(Records excerpted from a collection)
********************

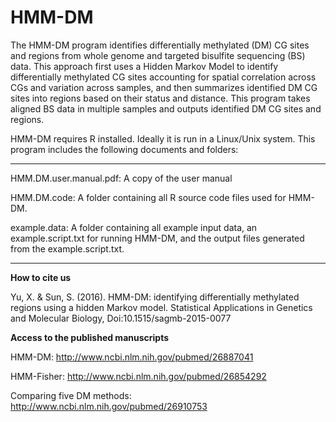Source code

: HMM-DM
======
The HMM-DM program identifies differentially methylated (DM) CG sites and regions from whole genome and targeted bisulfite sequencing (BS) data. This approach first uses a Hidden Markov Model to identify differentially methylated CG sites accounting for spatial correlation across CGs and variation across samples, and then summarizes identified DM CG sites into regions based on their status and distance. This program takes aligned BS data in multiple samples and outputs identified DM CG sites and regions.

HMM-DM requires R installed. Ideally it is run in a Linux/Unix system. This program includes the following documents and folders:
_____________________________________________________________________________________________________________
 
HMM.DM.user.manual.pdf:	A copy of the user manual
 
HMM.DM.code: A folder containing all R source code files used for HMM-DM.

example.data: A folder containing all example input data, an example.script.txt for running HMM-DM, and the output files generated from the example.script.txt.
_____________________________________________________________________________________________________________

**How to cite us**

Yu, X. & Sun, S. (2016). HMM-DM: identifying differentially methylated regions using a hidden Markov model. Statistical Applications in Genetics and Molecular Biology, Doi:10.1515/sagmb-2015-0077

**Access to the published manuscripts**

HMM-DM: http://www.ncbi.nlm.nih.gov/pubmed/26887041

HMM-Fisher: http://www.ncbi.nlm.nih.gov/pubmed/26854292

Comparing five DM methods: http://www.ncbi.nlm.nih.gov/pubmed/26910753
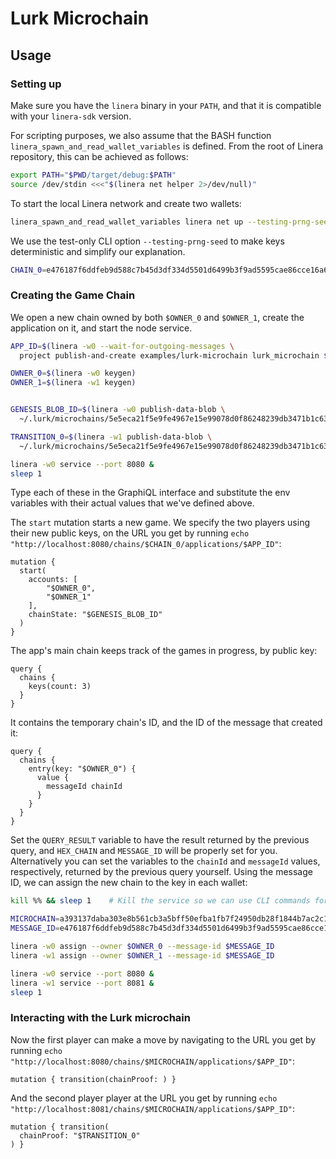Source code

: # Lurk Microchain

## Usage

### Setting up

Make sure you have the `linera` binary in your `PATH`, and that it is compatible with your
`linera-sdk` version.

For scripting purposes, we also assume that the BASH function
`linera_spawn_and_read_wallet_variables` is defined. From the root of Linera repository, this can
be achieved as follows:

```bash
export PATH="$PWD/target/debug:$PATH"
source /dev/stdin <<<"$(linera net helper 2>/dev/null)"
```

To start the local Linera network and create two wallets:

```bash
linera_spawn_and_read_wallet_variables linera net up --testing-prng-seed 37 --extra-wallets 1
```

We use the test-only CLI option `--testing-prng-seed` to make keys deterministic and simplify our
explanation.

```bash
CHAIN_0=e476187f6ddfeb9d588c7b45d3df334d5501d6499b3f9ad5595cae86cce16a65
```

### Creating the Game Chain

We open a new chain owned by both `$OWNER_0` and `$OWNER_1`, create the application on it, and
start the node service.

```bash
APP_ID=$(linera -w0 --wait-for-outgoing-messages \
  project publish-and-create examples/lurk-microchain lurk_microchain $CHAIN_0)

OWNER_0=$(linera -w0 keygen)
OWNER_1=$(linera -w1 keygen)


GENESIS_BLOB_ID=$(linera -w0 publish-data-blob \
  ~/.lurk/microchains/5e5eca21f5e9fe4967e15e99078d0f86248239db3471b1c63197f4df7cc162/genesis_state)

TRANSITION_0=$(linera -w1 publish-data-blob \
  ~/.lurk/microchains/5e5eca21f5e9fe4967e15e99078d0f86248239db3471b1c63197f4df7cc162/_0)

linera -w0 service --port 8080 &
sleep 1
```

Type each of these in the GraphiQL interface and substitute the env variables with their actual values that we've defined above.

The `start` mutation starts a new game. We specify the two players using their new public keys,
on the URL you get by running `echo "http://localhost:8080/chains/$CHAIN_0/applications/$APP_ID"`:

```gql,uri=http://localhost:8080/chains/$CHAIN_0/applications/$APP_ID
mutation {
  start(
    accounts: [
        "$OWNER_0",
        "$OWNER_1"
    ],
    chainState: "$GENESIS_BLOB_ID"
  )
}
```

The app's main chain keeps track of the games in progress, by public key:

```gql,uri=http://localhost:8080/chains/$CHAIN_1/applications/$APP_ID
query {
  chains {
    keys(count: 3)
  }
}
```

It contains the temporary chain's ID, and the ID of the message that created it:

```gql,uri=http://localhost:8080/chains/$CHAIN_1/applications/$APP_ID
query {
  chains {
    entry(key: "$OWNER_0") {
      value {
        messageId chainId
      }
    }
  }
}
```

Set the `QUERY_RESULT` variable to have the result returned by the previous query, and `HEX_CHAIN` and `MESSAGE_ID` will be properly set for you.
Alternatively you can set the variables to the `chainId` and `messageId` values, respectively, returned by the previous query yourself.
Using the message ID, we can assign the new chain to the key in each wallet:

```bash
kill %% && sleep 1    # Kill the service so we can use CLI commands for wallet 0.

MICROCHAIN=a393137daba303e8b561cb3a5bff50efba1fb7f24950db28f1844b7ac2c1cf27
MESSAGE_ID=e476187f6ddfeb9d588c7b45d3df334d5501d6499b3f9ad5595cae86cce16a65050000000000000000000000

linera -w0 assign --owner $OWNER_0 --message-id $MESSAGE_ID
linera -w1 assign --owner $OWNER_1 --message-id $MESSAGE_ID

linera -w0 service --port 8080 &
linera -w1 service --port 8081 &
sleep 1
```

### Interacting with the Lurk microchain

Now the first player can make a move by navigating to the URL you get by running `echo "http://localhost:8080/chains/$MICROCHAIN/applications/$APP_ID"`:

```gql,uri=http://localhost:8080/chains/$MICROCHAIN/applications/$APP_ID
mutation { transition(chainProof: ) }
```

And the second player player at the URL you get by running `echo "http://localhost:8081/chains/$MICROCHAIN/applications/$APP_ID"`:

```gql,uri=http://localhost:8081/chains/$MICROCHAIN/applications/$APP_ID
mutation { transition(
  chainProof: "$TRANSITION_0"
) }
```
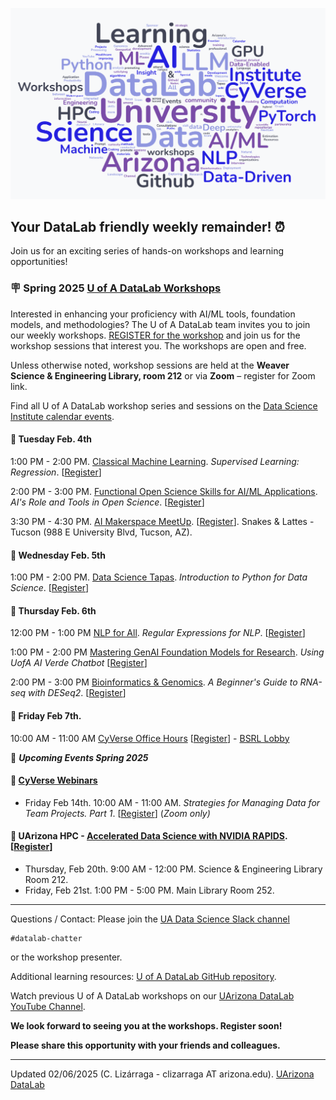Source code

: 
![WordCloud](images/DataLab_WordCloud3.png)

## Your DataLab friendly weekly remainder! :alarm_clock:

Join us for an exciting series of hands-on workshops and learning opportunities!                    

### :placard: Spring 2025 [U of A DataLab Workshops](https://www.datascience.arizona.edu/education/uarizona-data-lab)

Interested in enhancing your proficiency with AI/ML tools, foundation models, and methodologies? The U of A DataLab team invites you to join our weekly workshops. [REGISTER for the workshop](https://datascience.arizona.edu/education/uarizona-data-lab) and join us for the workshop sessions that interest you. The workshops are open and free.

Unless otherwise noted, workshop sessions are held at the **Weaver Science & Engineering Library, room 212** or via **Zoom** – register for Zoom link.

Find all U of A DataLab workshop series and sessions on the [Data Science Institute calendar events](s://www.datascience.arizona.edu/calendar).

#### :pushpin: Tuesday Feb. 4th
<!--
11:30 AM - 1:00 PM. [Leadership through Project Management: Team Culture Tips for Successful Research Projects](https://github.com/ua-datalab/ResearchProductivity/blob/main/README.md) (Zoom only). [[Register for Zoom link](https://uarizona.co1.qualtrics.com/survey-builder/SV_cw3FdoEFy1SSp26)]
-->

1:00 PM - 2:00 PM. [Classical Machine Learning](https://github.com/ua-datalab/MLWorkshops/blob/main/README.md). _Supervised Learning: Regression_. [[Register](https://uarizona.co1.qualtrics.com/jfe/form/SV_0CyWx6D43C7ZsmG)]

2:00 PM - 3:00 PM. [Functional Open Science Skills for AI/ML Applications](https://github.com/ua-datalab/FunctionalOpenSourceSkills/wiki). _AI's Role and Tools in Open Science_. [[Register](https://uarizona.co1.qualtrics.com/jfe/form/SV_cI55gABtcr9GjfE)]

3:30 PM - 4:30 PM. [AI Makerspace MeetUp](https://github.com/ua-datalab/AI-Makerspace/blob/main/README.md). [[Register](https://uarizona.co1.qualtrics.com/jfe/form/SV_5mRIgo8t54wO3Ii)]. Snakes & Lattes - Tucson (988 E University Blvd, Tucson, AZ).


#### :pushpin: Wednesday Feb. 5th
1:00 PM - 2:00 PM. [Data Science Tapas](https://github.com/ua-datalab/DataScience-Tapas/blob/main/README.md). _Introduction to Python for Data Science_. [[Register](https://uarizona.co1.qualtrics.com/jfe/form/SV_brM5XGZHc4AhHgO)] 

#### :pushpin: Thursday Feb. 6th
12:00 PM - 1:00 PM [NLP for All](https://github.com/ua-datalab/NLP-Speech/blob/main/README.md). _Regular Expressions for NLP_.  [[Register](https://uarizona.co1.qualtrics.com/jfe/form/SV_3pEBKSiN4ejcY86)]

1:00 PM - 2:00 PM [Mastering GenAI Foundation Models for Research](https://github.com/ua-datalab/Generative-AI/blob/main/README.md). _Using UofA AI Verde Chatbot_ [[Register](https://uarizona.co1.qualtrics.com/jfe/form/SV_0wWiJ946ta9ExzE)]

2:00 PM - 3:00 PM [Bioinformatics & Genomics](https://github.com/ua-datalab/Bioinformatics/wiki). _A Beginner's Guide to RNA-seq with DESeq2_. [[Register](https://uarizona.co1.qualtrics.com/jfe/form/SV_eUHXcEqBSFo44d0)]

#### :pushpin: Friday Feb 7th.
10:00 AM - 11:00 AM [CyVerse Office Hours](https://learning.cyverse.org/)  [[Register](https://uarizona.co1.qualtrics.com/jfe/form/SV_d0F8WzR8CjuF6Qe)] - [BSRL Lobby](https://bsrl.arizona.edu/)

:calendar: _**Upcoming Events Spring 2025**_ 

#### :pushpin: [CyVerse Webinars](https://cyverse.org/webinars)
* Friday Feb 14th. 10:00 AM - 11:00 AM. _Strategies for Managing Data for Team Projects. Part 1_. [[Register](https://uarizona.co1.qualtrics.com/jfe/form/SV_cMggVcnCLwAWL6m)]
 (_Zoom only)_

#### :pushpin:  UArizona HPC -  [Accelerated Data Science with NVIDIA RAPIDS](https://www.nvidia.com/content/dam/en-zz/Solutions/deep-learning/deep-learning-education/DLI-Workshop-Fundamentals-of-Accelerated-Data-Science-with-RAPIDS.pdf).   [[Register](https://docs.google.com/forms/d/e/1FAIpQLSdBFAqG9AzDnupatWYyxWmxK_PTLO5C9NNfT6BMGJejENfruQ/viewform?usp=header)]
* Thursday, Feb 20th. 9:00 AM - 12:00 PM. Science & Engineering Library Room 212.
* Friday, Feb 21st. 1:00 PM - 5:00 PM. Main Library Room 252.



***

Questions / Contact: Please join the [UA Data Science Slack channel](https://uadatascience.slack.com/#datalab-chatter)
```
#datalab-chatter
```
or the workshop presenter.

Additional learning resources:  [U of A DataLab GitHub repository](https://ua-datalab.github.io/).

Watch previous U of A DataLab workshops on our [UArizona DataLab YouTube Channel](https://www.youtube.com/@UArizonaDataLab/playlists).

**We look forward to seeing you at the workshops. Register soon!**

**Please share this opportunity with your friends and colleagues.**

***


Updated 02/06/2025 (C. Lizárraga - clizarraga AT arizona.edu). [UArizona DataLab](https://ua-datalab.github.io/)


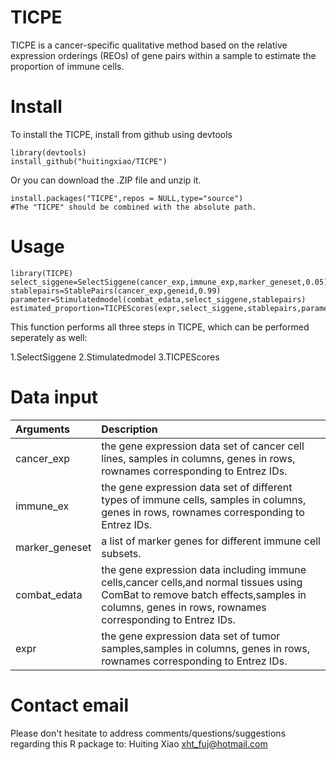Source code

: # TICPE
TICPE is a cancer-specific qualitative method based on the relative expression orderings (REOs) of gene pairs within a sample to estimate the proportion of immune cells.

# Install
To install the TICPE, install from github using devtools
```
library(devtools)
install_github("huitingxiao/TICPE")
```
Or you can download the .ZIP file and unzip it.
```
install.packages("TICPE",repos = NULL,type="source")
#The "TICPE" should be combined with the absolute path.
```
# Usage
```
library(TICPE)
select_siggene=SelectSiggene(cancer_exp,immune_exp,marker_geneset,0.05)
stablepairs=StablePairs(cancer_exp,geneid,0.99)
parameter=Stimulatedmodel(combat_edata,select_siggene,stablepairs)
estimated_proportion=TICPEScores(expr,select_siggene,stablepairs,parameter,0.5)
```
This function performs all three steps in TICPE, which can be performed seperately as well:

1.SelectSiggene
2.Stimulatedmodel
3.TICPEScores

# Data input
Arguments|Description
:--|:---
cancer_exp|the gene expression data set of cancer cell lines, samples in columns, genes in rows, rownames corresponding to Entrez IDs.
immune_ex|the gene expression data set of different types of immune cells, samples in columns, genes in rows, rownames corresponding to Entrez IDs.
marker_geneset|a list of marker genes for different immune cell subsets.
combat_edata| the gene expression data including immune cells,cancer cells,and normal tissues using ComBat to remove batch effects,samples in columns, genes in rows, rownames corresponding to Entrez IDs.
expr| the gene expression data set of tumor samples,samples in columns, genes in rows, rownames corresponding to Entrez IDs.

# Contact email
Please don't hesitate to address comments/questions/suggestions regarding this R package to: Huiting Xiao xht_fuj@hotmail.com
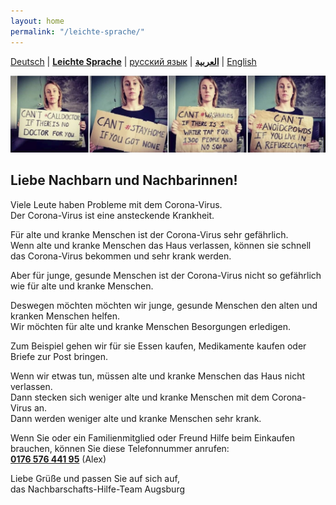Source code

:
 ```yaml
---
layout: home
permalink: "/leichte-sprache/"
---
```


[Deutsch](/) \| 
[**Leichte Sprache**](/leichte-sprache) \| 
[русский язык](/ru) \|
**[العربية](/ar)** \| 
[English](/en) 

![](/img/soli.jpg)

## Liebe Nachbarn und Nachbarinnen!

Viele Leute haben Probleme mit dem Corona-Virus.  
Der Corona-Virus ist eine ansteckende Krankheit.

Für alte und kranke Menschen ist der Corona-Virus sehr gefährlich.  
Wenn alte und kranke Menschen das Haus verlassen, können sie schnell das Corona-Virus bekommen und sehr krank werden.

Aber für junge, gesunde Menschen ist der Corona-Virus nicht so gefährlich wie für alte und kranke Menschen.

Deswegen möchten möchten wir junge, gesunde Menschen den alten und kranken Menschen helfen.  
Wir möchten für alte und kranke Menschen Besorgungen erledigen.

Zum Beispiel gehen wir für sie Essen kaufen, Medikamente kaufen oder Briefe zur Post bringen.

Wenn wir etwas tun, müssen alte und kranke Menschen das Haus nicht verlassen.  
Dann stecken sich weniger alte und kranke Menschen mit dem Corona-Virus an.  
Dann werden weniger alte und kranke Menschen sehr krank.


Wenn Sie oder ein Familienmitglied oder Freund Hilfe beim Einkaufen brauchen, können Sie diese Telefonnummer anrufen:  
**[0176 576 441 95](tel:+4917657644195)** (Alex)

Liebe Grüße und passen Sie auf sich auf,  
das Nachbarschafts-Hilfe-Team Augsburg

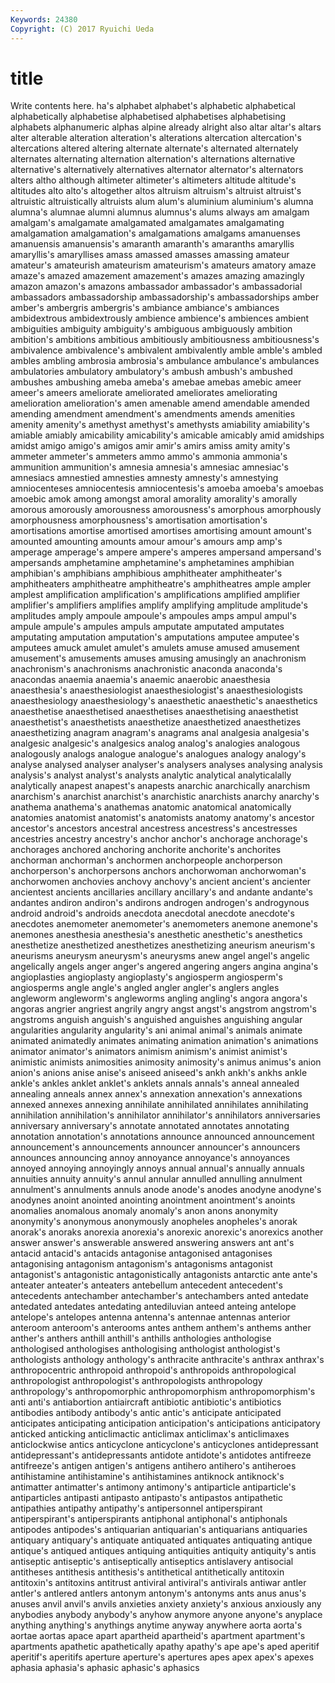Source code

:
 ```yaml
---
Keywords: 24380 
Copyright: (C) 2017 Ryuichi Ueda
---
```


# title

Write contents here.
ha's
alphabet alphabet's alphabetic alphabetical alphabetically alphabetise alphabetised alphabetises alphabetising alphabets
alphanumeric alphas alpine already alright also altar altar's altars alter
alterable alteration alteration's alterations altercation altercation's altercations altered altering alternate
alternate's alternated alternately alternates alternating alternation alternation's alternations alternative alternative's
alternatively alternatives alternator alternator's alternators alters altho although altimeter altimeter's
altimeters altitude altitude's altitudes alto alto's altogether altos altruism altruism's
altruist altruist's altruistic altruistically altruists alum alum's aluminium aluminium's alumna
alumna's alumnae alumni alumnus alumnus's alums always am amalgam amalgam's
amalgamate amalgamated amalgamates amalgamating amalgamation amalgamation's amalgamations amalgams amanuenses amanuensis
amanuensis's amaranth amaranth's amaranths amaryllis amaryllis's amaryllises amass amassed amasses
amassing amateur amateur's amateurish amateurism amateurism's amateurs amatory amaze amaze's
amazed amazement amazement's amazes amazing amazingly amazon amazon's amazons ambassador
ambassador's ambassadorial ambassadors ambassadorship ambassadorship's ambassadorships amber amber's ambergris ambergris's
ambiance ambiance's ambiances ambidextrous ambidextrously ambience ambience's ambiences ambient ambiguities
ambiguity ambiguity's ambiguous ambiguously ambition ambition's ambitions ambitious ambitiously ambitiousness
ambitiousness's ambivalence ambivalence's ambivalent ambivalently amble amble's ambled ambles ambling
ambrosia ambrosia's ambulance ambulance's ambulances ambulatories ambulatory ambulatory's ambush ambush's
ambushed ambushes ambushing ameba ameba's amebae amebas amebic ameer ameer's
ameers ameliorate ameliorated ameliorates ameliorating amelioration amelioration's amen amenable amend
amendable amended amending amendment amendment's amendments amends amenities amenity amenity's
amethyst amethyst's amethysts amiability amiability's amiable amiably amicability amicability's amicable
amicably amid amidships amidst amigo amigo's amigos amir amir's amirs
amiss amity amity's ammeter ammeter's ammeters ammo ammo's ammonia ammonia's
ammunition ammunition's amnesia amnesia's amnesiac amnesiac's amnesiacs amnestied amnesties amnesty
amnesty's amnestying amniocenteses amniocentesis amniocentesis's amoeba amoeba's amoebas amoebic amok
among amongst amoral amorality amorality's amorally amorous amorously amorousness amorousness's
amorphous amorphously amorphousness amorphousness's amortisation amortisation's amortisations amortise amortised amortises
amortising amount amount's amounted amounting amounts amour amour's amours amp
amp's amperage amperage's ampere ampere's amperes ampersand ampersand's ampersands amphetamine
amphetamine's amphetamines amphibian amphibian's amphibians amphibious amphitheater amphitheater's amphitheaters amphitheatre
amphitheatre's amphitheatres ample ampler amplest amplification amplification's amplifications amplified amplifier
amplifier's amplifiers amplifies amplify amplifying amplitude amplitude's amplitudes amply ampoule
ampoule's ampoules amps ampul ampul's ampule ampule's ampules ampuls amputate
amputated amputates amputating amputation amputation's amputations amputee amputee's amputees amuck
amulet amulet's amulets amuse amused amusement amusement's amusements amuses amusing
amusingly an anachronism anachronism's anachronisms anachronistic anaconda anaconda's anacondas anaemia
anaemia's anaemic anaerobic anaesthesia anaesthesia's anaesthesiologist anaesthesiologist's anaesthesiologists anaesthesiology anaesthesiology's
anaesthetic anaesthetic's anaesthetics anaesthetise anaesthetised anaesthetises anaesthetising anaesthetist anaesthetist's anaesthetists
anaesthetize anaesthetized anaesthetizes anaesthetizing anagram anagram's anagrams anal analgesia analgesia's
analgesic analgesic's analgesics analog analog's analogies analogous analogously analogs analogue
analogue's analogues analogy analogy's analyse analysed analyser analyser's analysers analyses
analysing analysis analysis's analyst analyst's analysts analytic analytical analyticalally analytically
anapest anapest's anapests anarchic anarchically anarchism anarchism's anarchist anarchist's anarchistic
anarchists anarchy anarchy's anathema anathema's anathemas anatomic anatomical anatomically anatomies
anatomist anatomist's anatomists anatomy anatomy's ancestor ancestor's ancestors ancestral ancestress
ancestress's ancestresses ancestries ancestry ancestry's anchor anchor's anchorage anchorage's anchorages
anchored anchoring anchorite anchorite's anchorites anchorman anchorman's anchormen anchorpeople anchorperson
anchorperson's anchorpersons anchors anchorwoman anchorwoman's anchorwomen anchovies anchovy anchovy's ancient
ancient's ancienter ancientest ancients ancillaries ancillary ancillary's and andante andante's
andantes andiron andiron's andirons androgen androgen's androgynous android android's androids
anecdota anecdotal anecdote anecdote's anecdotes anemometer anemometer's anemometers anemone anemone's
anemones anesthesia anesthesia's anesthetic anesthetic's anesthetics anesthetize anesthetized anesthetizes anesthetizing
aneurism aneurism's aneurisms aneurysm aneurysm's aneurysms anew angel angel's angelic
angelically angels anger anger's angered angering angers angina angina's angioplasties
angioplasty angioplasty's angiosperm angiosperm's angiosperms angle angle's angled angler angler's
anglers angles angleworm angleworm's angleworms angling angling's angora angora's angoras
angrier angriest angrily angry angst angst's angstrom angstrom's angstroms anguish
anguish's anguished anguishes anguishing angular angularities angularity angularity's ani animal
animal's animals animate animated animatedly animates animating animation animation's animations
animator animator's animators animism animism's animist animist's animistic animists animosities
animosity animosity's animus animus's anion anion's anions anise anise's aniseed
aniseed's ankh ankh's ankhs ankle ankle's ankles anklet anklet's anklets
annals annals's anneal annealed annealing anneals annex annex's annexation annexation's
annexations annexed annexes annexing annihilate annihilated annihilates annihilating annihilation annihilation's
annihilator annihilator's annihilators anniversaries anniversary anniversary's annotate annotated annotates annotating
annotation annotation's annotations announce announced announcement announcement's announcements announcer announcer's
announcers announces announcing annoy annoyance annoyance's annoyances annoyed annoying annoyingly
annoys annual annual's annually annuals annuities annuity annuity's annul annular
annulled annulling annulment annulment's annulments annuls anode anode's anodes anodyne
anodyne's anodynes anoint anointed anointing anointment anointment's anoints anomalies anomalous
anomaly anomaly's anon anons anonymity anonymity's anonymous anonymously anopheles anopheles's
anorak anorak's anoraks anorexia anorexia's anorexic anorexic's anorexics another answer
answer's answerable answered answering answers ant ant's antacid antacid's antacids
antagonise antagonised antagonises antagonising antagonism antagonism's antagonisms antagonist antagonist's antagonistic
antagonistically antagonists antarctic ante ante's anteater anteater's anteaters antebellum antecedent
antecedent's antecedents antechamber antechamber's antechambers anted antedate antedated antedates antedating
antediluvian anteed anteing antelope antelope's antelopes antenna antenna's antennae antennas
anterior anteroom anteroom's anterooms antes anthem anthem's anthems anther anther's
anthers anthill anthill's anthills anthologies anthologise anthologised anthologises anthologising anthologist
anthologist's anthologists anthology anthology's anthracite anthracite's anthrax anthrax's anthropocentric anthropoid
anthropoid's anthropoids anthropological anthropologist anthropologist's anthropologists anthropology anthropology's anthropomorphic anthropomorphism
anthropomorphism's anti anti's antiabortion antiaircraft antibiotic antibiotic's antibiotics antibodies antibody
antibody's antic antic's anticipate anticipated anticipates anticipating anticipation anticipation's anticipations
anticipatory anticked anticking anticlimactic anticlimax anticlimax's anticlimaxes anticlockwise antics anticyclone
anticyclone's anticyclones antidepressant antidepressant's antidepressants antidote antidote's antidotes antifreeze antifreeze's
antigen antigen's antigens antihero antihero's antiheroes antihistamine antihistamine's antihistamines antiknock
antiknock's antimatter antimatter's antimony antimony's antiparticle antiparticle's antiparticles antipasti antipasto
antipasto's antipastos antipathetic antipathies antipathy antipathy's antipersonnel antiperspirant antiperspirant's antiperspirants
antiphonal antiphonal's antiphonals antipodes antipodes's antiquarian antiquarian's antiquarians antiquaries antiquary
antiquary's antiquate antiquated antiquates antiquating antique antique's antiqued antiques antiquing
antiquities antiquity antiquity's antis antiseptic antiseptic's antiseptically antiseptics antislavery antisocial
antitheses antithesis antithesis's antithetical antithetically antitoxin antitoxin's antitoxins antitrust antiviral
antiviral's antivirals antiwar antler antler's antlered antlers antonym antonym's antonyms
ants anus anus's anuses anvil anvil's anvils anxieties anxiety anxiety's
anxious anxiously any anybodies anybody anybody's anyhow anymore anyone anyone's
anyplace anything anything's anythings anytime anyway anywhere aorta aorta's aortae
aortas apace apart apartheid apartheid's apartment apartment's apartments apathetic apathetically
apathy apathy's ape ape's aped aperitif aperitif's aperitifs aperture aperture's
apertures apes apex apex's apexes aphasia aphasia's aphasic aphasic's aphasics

********************

**What you have to do**:
Begin at the first line of the records and please reproduce every line exactly through the one containing "The HMM-DM program", leaving all pictures out.

**Written solution**:
Source code

: HMM-DM
======
The HMM-DM program identifies differentially methylated (DM) CG sites and regions from whole genome and targeted bisulfite sequencing (BS) data. This approach first uses a Hidden Markov Model to identify differentially methylated CG sites accounting for spatial correlation across CGs and variation across samples, and then summarizes identified DM CG sites into regions based on their status and distance. This program takes aligned BS data in multiple samples and outputs identified DM CG sites and regions.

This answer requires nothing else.